Jan 1, 2019

Axios PM

Good afternoon. Today's PM is in holiday mode, with a short big thing and a quick recap of the news. Have a relaxing rest of your day.

1 big thing: NASA's mission accomplished

New Horizons principal investigator Alan Stern celebrates with school children at the exact moment that the New Horizons spacecraft made the closest approach of Kuiper Belt object Ultima Thule. Photo: Bill Ingalls/NASA via AP

Three months after NASA sent the first spacecraft to Pluto, it has successfully flown by an object in the Kuiper Belt, man's next great frontier.

Why it matters: "Thirteen years and more than four billion miles [after launching a voyage to Pluto], New Horizons has provided humanity’s first glimpse of a distant fragment that could be unchanged from the solar system’s earliest days," the N.Y. Times notes.

The big picture: There are thought to be hundreds of thousands of objects like Ultima Thule in the Kuiper Belt.

  • The Kuiper Belt, where Ultima Thule is located, is a region of icy bodies beyond the orbit of Neptune that are thought to be leftovers from the solar system's early days, writes Axios Science editor Andrew Freedman.
  • The spacecraft will attempt to gather data on others to learn more about them, and how Ultima Thule might differ from them.
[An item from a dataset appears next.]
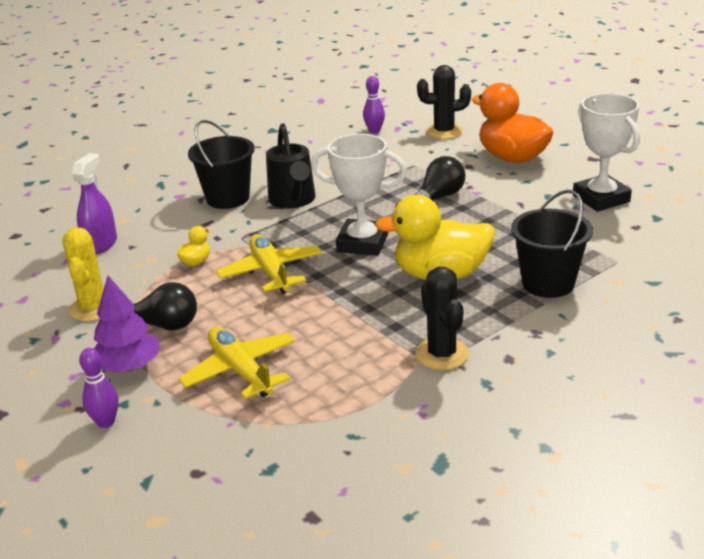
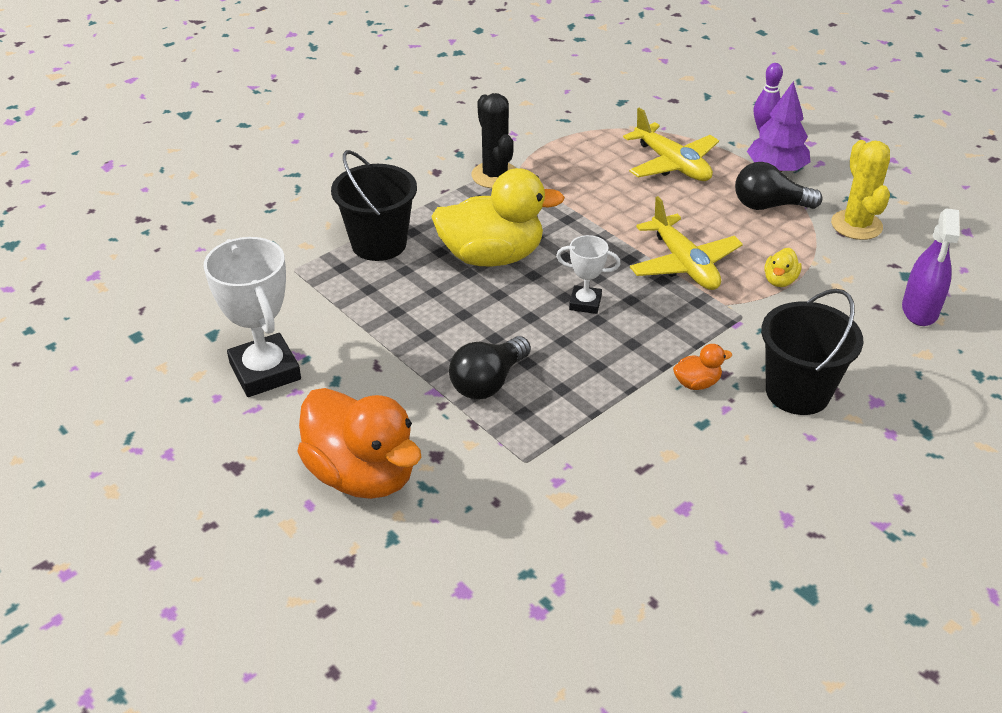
camera: 175 degrees right, 10 degrees up
black watering can [266,123,316,209] -> orange duck [673,344,732,390]
white trophy [311,134,407,256] -> white trophy [556,235,621,314], size x0.54
purple bowling pin [363,76,385,133] -> none
black cactus [417,65,471,139] -> none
What's next: Expect to see more images and data from Ultima Thule later Tuesday and over the next 20 months. It takes about six hours for data to be transmitted one way back to Earth at 1,000 bits per second.

Go deeper: Axios' deep dive on space

Bonus: Pics du jour
Photo: Charles McQuillan/Getty Images

Above: Brave and hardy souls jump into the icy waters of Carnlough Harbor in Carnlough, Northern Ireland. The annual swim raises money and awareness by the Ballymena Spina Bifida Association and has been going strong for over forty years.

Below: A tow truck tries to move the Chinese American Heritage Foundation float during the 130th Rose Parade. The parade was briefly interrupted when the float celebrating U.S. railroad heritage broke down and erupted in smoke.

Photo: Michael Owen Baker/AP
2. What you missed
  1. President Trump has invited congressional leaders from both parties to a White House briefing tomorrow about a border wall. Go deeper.
  2. The far-right Jair Bolsonaro was sworn in as Brazil's president today, radically changing the center-left path taken by Latin America's biggest country over the last 15 years. Go deeper.
  3. News from Brazil: Secretary of State Mike Pompeo told Israeli PM Benjamin Netanyahu in Brasilia that Trump's decision to pull U.S. forces out of Syria "in no way changes anything that this administration is working on alongside Israel." Go deeper.
  4. North Korean leader Kim Jong-un said he's open to another summit with President Trump this year. Go deeper.
  5. Shutdown hits the Smithsonian: "Tourists hoping to see the Star-Spangled Banner, the Hope Diamond and Harriet Tubman’s shawl will find locked doors at all 17 of the District’s Smithsonian museums and the National Zoo" tomorrow, WashPost reports.
3. 1 "New Year’s miracle"

Photo: Russian Ministry for Emergency Situations, via AP

In subzero weather, Russian emergency workers pulled a year-old baby from the rubble of a collapsed apartment building today, the AP reports.

  • 11-month-old Ivan Fokin had been under rubble for nearly 36 hours.
  • "His father called it 'a New Year’s miracle.'"
  • Fokin was in "extremely serious condition, officials said, with fractures, a head injury and suffering from hypothermia."